I shriek and start running, as does everyone else on the street, laughing as they go. I know I won’t make it to the coffee shop without drowning so I quickly duck into the shelter of a parking garage.
It’s fairly empty which is odd, considering how hard it was for us to find parking for the concert (the thought of Amy sends another worrying jab into my heart) but at least it’s dry. I look down at my clothes, assessing the damage. I’m partially soaked, mainly my hair and shoulders. I should be glad I didn’t wear the white sundress like I was going to earlier since it would have gone totally see through, and opted for a black tank and shorts instead, but I can’t seem to muster the emotion of being glad about anything.
I stand by the entrance, just under the concrete roof, occasionally glancing up at the sky to see if there’s a break coming, but if anything the clouds seem to grow larger, lower, pressing down on me. Rain streams down from the upper levels of the parkade, splashing noisily into an ever-widening puddle a few feet away.
I think I’m alone. I checked when I ran in here, a quick survey over the empty stalls and the few cars parked here and there. It’s one of those garages that don’t have an attendant, you pay via a ticket from the machine.
But the skin on the back of my neck begins to tighten, like the electricity from the storm but not quite, and the most subtle but unnerving sensation begins to build from the inside out. It’s like I have hundreds of ants crawling all over me but they’re not crawling over my skin—they’re crawling underneath my skin.
I shudder, trying to get the sensation to leave, shaking out my arms and legs when I hear a harsh, wet breath from behind me.
I gasp and whirl around, expecting to see a monster. In fact, I think I do, just for a second, red eyes and black matted fur, a creature waiting in the dark depths.
But it steps forward out of the shadows and I realize it’s a nun, which should put my galloping heart to rest but doesn’t.
“Keeping dry?” she asks me in a quiet voice as she stops beside me, her grey habit perfectly ironed. Her eyes study me, not the rain, but there’s no harm in them, just what looks like kind-hearted curiosity. Only I have a strange feeling that it’s supposed to look like that, that her true face is buried underneath.
I have to blink a few times to get the feeling to go away and even the ants under my skin seem to hush.
“I didn’t bring an umbrella,” I say meekly, looking away from her inquisitive gaze.
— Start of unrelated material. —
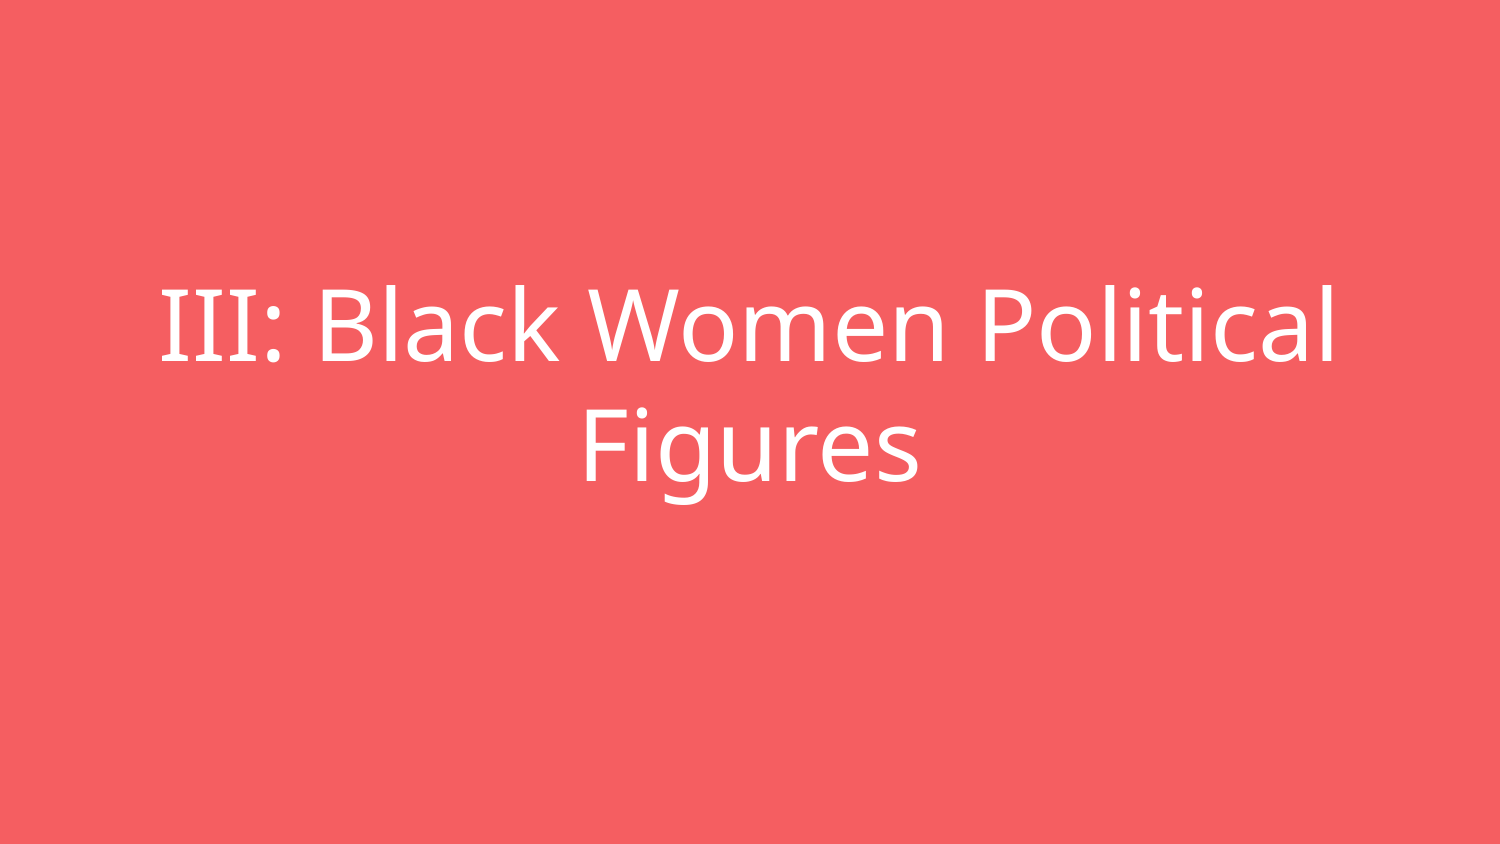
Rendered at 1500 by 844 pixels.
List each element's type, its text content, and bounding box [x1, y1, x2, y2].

title III: Black Women Political Figures [83, 233, 1417, 529]
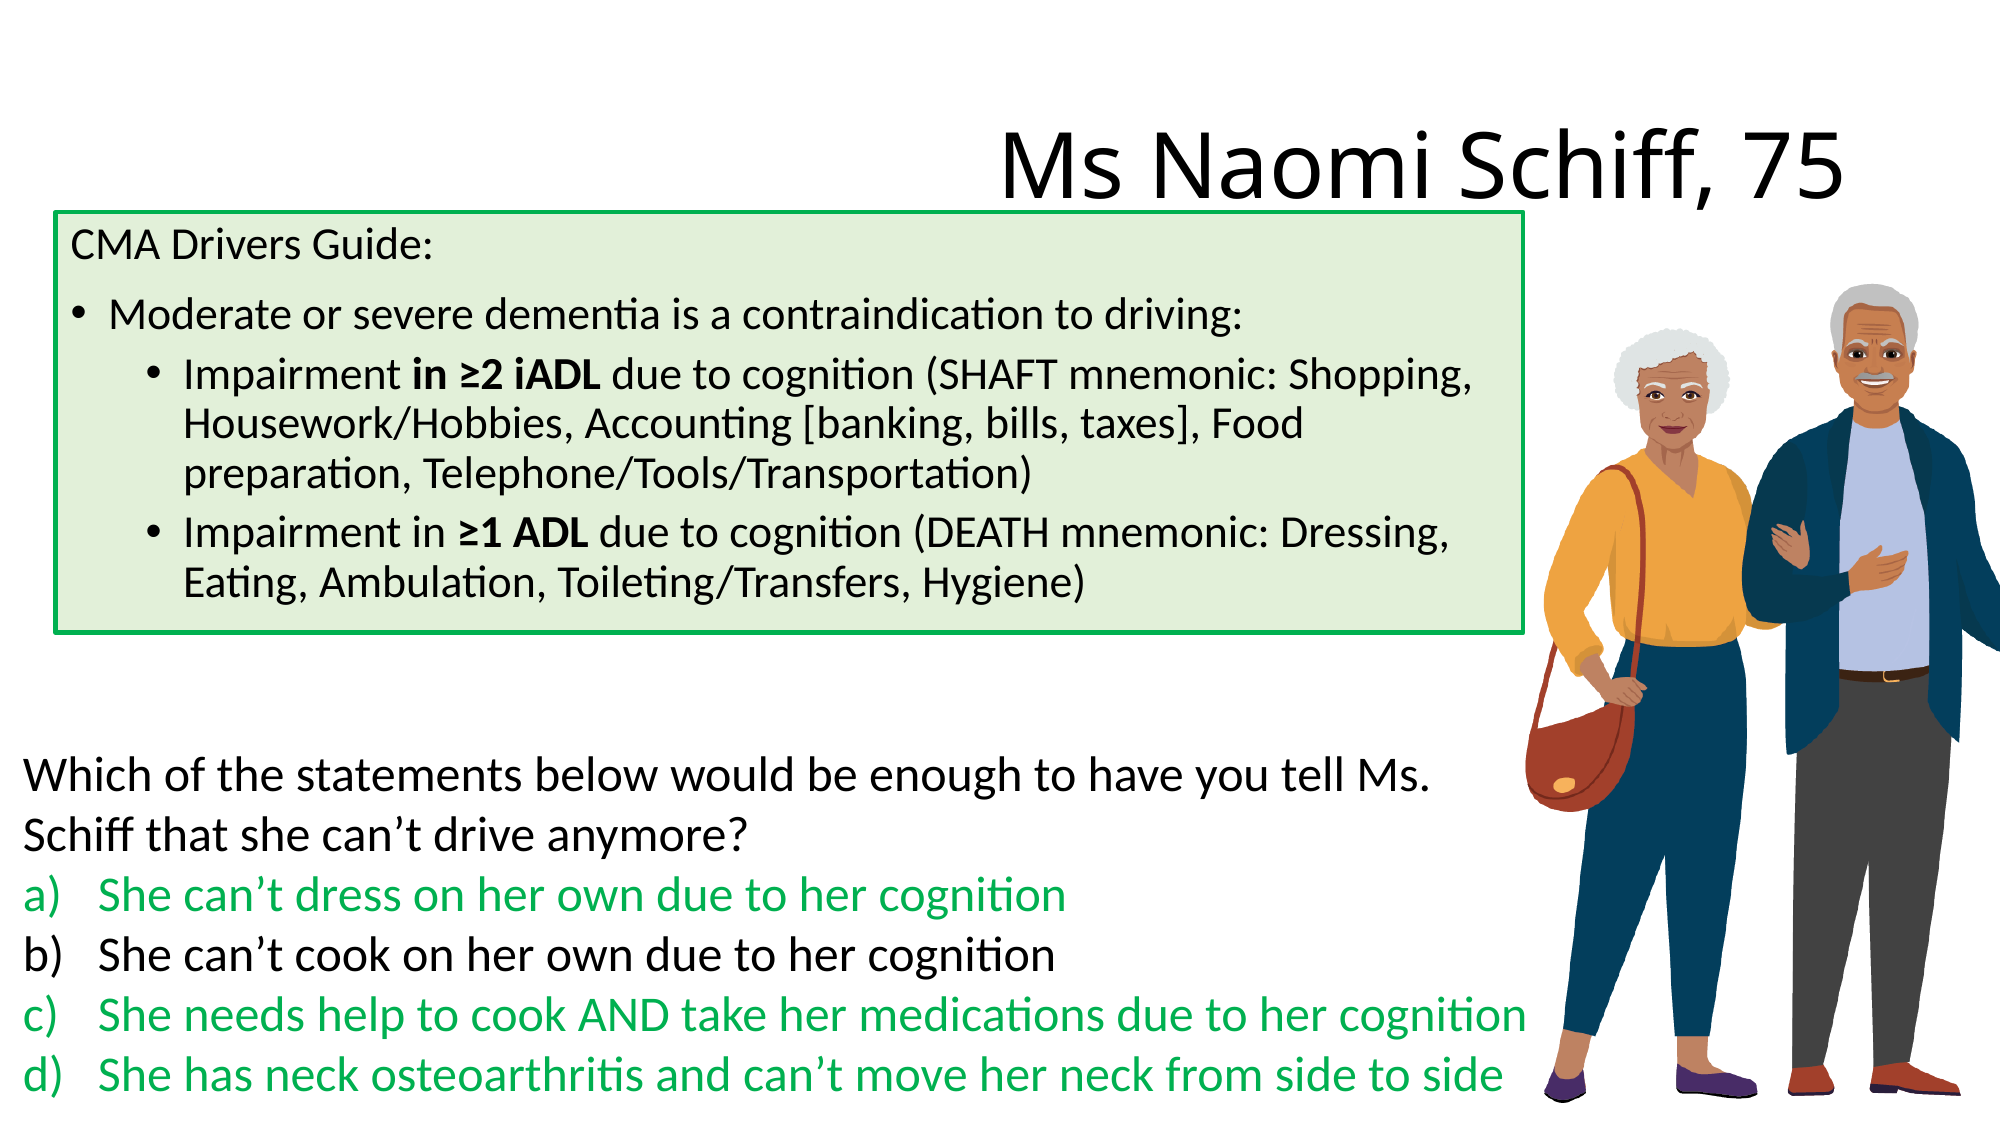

“The forecast called for sunshine,” she says brightly. “Even I didn’t see this one coming. But sometimes God likes to mix things up.”
I nod, feeling that heaviness in my heart again over Amy. “He sure does.”
“Do you believe in God?” she asks me.
Oh here we go. The problem with so many of the Christians who come knocking at your door is that even when you tell them you do believe in God (if you do), they don’t think it’s good enough. It’s not enough to just believe, they want you to believe the same way that they believe.
Still, I muster up a smile because one must never be rude to a nun and say, “I do.”
She smiles broadly though it doesn’t quite reach her eyes, like she knows the reaction she’s supposed to give yet doesn’t feel it.
The ants crawling under my skin start to prickle again.
“Good,” she says, looking back to the street. “It’s impossible to not believe in God when you see all the good in the world.” She almost seems to laugh over those last words. “He must have blessed you more than others. You’re very pretty.”
I frown slightly, pretty sure that prettiness and vanity aren’t exactly things to be congratulated on in a religious sense. I don’t say anything to that, just give her a polite smile. Conversations with strangers have never been my strong point, let alone nuns.
“Does something ail you?” she asks me just as I’m looking across the road, my eyes attracted by a tall shape lurking behind a dumpster, a shape that moves with a familiarity that makes me even more uneasy. Is it just a homeless person sifting through the trash, or is it something else? The sky seems to darken by the second, the rain becoming thicker so that looking across the street is like staring through darkened gauze. The drumming sound of the rain turns hypnotic.